Kate Tempest dives deep and dark in Dublin gig

Kate Tempest dives deep and dark in Dublin gig

Kate Tempest’s Vicar Street show began with the mother of all selfie moments. The 33-year-old poet and rapper disapproves of mid-concert photography and instructed the audience to get their snap-happy impulses out of the way at the outset. What was to follow would, she promised, be intense. We should give ourselves to the here and now and leave our phones in our pockets.

She proved true to her pledge with a performance that dived deep and dark and suggested the Brexit Britain angst she channeled so powerfully had something to say to contemporary Ireland too.
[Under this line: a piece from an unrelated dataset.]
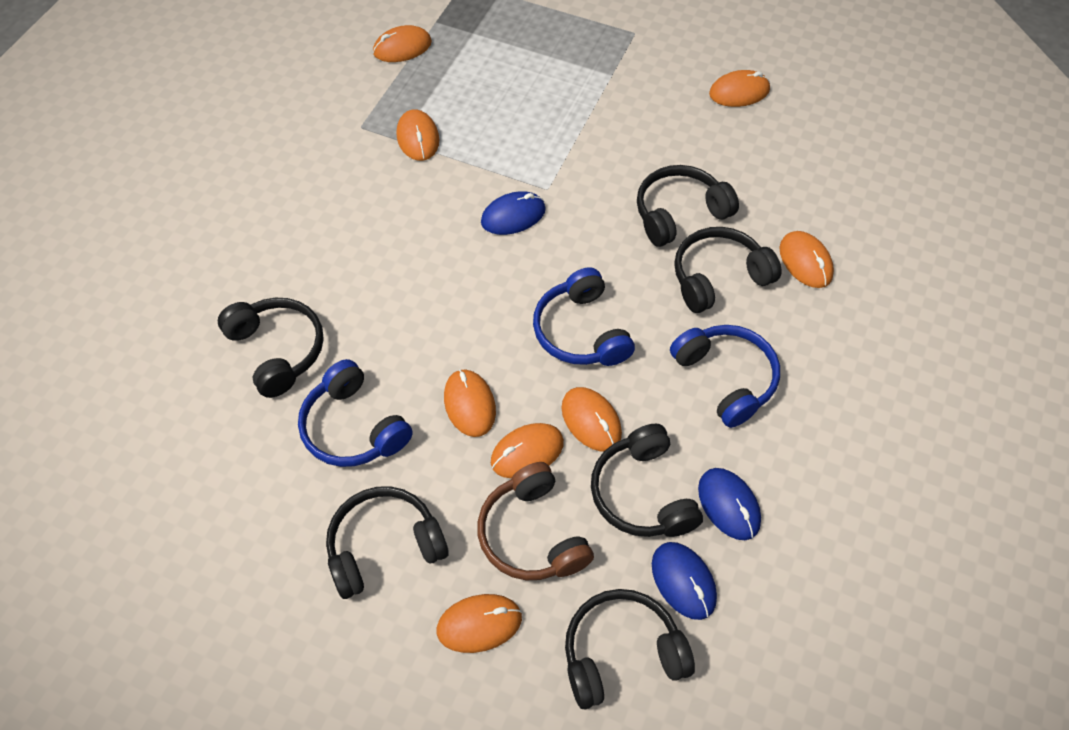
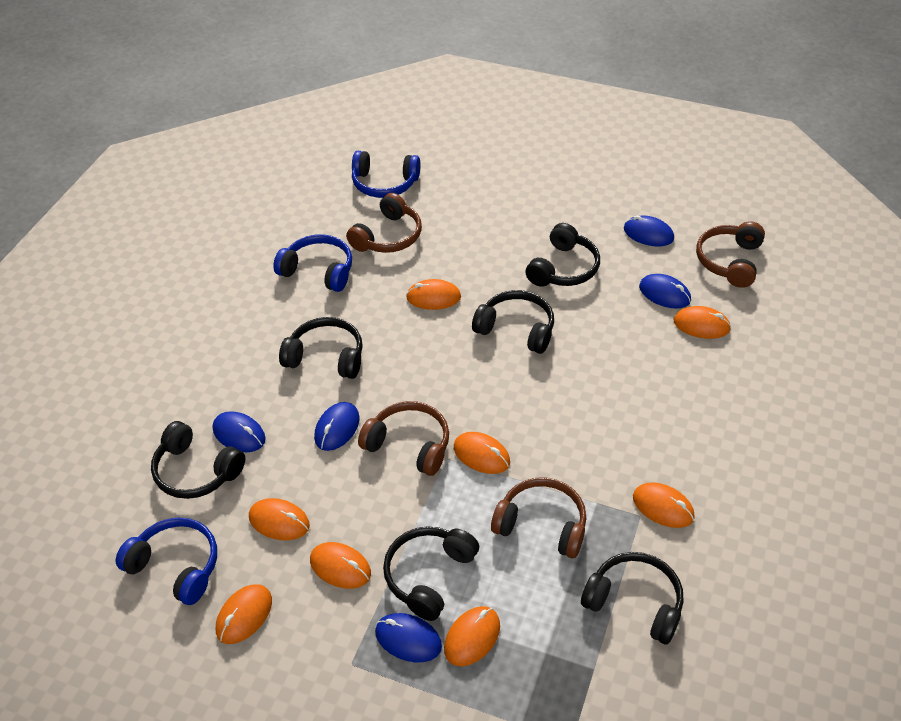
blue mouse: [481,191,546,235] [652,542,717,620] [698,468,761,540] = 3 -> [213,411,266,452] [314,402,360,451] [375,613,442,662] [624,216,674,246] [639,274,691,309] = 5
brown headphones: [477,462,594,580] = 1 -> [346,193,422,253] [358,401,449,476] [491,477,586,558] [696,221,765,288] = 4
Tempest, whose real name is Kate Calvert, has a formula – but it is singular. She is both rock star and rhymer, her work fusing the grittiness of rap and the structural density of literary verse. The mix is irresistible, especially when paired with drowsy grooves from Clare Uchima, who triggered beats and played keyboard.

With a Kubrick-ian black disc as backdrop, Tempest opened with edited highlights from her first two albums, Everybody Down and Let Them Eat Chaos. Both have been nominated for the Mercury Prize and the latter, in its printed incarnation, for the Costa Poetry Book of the Year.

“The people are dead in their lifetimes/Dazed in the shine of the streets,” she began on Europe Is Lost, casting a cold eye on late capitalist society and the faceless cogs it has, in her estimation, reduced us to. “But look how the traffic's still moving/System's too slick to stop working.”

Calvert’s poetry glints coldly on the page and it is slightly surreal to reflect that she attended the same Brit school in Croydon that produced Adele, Jessie J and Leona Lewis. And it comes even more urgently to life set to music and that remained the case as she performed in full her latest LP The Books of Traps and Lessons. Here the sonics took a backseat to the word play but the effect was nonetheless intoxicating.

There wasn’t much humour. But Tempest furnished the audience with all the catharsis it could require as she interrogated the woes of the world from the perspective of a millennial whose idealism was diminishing day by day, hour by hour. Phones down, we joined her as she spoke her truths and swept us away to a Neverland lit by street lamps, flashing police lights and the first smudge of dawn on the horizon.